• _SELECTED TEXT_:

No less of a problem in our society are the corporate welfare queens who exist like parasites living off their manipulation of a bloated federal government, thereby reducing many Americans’ standard of living through hidden and completely unnecessary taxes.
The article entitled Sugar Daddies: How sugar interests rip off America and harm the national interest provides a classic example of a corporate welfare queen:

In a hall of fame for corporate-welfare queens, the sugar industry would occupy a place of special honor. For decades, powerful sugar growers have gotten politicians to enrich them with a protectionist scheme that inflates domestic sugar prices to the detriment of American consumers, American manufacturers, American farmers, and the American economy as a whole…
The program allows sugar processors to take out loans from the USDA by pledging sugar as collateral. The loan rates – 18 cents per pound for cane sugar, 22.9 cents per pound for beet sugar – are significantly higher than average world sugar prices. These loans must be repaid within nine months, but processors also have the option of forfeiting their sugar to the government in lieu of repaying their debt.
This arrangement effectively guarantees that the processors receive a price for their sugar that is no lower than the loan value: If prices fell below that level, they would simply forfeit their sugar and keep the government’s money. In order to avoid that scenario, the USDA must prop up the domestic price of sugar. It does this by controlling supply through two mechanisms. First, it sets quotas on how much foreign sugar can be imported without facing prohibitive tariffs; second, it regulates the amount of sugar that domestic processors can sell.
The consequence is that sugar in the U.S. has, over the past decade, cost two to three times the average world price. The sugar industry likes to point out that the program requires no government outlays, since processors repay their loans each year (assuming the government keeps sugar prices sufficiently high). This argument is sound if one regards the sugar program as a question of federal bookkeeping, but that is only because, in this case, the government does an uncharacteristically efficient job of plundering taxpayers to pay off a special interest: It simply cuts itself out as middleman. Each time you buy sugar or a product made with sugar, the difference between the price you pay and the lower price you would pay absent the sugar program’s dirigisme can be thought of as a sugar tax. Unlike most taxes, this tax never finds its way to government accounts. Instead, it passes directly from your pocket to the sugar industry’s profit statements.
A GAO study found that, between 1989 and 1991, the sugar tax cost American consumers an average of $1.4 billion per year. By 1998, that number had risen to $1.9 billion. Other costs are borne by manufacturers who use sugar as an input. Faced with high domestic prices, some confectioners have moved to countries without sugar price supports, such as Canada. Others have simply shut down…Without the program, resources currently devoted to sugar production would shift to more efficient sectors of the economy and create new jobs.

• _REQUIREMENTS_:
(A) Answer these questions about the sugar program passage:
(i) What is the loan rate per pound for beet sugar?
(ii) Within how many months must the loans be repaid?
(iii) By the GAO study's figures, what did the sugar tax cost American consumers per year on average between 1989 and 1991?
(B) According to the sugar program passage, the protectionist scheme works to the detriment of whom? List every party named.
The material that comes next has no connection to the sugar program passage.

• _DATA EXCERPTS_:
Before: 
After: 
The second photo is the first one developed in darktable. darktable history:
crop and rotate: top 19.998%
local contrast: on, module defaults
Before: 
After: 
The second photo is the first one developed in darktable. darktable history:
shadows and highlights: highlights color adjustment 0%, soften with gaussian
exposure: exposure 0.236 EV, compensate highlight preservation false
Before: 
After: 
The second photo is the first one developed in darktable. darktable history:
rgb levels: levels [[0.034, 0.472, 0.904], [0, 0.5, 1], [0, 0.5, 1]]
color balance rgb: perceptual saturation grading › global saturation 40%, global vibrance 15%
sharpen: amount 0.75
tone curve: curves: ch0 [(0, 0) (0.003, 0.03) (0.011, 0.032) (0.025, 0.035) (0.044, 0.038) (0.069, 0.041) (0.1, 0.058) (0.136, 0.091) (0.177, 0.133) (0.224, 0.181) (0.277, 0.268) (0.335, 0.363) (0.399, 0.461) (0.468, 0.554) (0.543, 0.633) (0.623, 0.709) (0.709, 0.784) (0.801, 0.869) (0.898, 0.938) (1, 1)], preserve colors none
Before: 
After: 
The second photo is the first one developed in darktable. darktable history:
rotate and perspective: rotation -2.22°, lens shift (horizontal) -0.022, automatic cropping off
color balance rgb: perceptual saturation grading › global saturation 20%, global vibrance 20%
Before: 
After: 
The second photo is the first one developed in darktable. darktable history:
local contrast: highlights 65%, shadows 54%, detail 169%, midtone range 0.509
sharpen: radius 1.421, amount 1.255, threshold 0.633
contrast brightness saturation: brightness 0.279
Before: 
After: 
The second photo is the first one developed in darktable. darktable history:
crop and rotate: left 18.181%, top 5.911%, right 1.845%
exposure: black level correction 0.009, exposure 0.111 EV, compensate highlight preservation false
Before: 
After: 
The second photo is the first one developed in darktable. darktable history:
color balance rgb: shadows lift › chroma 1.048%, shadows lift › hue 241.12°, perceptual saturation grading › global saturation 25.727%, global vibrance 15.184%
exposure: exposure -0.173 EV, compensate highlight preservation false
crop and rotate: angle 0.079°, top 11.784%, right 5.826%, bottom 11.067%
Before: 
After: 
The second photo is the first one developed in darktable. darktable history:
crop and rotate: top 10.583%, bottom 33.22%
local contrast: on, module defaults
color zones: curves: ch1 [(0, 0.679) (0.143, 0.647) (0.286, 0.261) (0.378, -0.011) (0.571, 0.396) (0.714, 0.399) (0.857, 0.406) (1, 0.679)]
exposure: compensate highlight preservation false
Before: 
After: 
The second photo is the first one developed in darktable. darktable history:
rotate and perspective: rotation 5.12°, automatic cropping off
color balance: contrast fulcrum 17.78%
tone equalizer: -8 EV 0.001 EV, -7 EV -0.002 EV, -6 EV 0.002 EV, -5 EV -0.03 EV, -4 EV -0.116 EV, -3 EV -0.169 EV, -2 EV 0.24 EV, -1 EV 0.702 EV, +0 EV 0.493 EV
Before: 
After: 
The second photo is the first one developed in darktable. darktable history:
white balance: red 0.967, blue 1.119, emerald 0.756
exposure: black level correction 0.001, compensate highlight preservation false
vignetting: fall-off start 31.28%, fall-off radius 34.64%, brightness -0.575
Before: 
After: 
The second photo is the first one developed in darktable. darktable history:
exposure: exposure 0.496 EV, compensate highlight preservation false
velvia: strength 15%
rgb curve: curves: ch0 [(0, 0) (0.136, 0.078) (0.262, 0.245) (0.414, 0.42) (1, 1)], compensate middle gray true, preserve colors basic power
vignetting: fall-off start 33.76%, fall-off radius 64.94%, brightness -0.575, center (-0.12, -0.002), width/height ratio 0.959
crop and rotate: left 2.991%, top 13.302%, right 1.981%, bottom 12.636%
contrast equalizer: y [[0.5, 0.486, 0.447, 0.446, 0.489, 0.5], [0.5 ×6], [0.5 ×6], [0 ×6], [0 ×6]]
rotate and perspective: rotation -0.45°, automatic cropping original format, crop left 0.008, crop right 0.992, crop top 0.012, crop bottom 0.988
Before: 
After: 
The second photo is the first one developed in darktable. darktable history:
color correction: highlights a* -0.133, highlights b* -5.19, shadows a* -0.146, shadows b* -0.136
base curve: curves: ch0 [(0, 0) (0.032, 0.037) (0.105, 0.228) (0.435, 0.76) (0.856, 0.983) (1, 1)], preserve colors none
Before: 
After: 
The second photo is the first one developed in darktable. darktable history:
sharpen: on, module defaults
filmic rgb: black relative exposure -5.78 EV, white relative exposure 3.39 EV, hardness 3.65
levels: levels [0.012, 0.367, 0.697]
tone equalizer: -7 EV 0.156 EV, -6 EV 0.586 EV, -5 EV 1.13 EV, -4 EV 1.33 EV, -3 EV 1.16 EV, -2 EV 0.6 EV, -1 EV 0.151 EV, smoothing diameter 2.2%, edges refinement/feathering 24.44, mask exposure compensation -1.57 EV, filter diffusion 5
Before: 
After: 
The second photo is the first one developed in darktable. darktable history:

• _PER-TASK ANSWERS_:
(A)
(i) 22.9 cents per pound
(ii) Nine months
(iii) $1.4 billion

(B)
- American consumers
- American manufacturers
- American farmers
- The American economy as a whole